Cost for the journal $15 each; another $7 for shipping available from University of Missouri Extension. 

To make this a fun garden gift, add something personal – handmade jam or whatever your gift specialty is, or pick up seed packets still available at most garden centers. This time of year they are usually on sale. Most seeds are viable for at least 2 years.

You can also order a lovely free catalog from Baker Seed Company, Marshfield, Missouri. They specialize in rare and heirloom seeds. Their catalog would make a great companion to this garden journal and calendar.

Plantable Wrapping Paper

Between tissue-filled gift bags to brown paper bag wrapping with jute cord, decorating gifts is almost as much of an art form as the gifts, and well wishes, themselves.
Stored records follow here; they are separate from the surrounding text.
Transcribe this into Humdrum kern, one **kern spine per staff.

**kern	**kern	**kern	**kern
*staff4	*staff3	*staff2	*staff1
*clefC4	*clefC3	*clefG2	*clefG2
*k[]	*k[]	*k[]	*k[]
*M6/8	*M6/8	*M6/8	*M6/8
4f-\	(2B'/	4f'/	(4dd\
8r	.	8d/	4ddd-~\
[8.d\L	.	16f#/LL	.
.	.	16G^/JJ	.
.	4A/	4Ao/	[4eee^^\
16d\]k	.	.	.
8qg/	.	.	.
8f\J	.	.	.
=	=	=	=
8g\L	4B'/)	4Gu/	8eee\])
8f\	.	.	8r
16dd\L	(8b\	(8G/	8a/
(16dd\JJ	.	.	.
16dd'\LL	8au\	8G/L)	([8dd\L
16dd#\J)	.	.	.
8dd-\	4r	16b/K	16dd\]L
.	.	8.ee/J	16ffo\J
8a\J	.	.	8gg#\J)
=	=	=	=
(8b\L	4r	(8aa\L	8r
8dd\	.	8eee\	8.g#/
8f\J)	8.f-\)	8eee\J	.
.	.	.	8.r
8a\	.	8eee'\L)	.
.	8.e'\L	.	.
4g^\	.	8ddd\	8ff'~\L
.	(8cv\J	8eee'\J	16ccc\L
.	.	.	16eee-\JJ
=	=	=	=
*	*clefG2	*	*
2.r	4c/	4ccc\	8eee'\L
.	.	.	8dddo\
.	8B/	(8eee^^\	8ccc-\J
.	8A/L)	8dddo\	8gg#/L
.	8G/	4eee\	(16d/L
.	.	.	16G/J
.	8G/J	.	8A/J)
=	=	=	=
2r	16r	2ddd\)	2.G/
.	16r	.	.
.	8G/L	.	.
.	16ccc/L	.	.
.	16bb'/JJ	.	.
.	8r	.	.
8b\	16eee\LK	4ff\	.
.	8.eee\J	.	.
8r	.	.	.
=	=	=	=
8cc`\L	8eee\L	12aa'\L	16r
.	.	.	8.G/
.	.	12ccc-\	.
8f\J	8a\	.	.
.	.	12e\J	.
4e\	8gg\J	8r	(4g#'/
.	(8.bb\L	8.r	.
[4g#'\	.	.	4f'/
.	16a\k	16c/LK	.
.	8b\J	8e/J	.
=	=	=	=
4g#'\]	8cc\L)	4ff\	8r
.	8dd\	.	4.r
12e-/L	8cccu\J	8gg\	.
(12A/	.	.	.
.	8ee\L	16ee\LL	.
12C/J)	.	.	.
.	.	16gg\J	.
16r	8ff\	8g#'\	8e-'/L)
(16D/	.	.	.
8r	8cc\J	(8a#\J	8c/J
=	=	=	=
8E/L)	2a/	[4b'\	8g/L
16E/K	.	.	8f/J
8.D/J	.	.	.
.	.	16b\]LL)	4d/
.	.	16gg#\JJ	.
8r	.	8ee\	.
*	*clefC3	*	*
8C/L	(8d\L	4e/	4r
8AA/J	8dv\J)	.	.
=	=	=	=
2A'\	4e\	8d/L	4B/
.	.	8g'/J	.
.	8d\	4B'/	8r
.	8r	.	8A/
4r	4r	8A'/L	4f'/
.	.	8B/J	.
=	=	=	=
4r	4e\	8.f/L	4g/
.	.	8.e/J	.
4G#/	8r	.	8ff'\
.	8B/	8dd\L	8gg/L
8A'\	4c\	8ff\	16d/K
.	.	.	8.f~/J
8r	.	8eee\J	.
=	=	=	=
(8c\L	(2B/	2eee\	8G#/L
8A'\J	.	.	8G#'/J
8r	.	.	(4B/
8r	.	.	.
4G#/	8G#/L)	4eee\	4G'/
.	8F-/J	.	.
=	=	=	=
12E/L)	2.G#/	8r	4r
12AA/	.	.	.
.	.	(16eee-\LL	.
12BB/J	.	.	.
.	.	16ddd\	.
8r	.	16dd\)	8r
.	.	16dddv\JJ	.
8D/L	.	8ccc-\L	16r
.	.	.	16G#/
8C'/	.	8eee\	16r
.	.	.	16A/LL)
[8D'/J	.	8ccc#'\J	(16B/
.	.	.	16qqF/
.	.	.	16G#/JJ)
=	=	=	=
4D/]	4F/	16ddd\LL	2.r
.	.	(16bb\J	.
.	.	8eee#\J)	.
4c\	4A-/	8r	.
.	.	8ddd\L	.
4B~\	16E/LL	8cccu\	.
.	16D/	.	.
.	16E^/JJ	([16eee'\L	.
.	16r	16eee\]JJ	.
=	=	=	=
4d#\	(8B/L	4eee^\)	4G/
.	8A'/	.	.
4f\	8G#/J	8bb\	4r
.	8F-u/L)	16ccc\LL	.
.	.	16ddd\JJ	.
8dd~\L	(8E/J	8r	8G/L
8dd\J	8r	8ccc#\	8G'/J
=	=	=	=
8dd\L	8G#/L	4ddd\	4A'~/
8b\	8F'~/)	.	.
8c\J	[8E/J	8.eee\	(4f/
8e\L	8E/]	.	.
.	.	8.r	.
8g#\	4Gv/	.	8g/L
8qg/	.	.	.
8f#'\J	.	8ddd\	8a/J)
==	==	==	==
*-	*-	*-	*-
In the US, annual trash fro gift-wrap and shopping bags totals 4 million tons, according to Use Less Stuff. Half of the paper America consumes is used to wrap and decorate consumer products, an approximate 25% increase in household waste from Thanksgiving to New Year's Day.

One solution, plantable wrapping paper. I didn't get around to making any so I bought this package from bloomingbulb.com.

The paper sheets have flower seeds sandwiched in between. After decorating a gift, and the danger of frost is past in your planting area, the wrapping paper can literally be buried to grow flowers, either in a bed or a pot. Instructions included on each gift tag.

 Now that's a gift that keeps on giving!

Time to Save Egg Cartons

It's time to start saving egg cartons again. Although I initially started only saving cardboard ones for seed starting, I learned this past year to appreciate using styrofoam ones under the cardboard ones.

Cardboard egg cartons with sprouting seedlings can be cut up and buried straight into the ground. Styrofoam egg cartons serve as a protective barrier while seeds are sprouting so moisture won't quickly disintegrate the cardboard.

Yes, I am already thinking about what supplies and garden tools I will need for next year.

2015 Missouri Department of Conservation Natural Events Calendar

The 2015 Missouri Department of Conservation's Natural Events Calendar is out for 2015. The 10x14-inch lovely yearly calendar has beautiful nature photography and natural events listings: when hummingbirds migrate, when columbine flowers bloom, when chiggers start biting.

I tend to use mine to mark major gardening and beekeeping chores.

Here's a sneak peek at mid-year:

I have a special garden place to release turtles so I have my eye on this photo on the back for possible framing.

 

Snow Flowers

These succulent perennials go through an amazing transformation, starting as green-looking roses hugging the ground in spring. In summer, Autumn Joy Sedum grow 2-feet tall with large heads of tiny pink flowers that attract a variety of pollinators. In fall, Autumn Joy Sedum"blooms" with seed heads that dry to a burnt red. Greenery dies back, leaving only the large heads.

The striking stalks add winter interest as they dry and get covered in snow. I call them my "snow flowers." Snow protects seed-heads for late winter food for birds. The one drawback to this succulent is that it is also attractive to deer. Once munched, however, Autumn Joy Sedum will grow back again as long as they haven't been pulled completely out of the ground.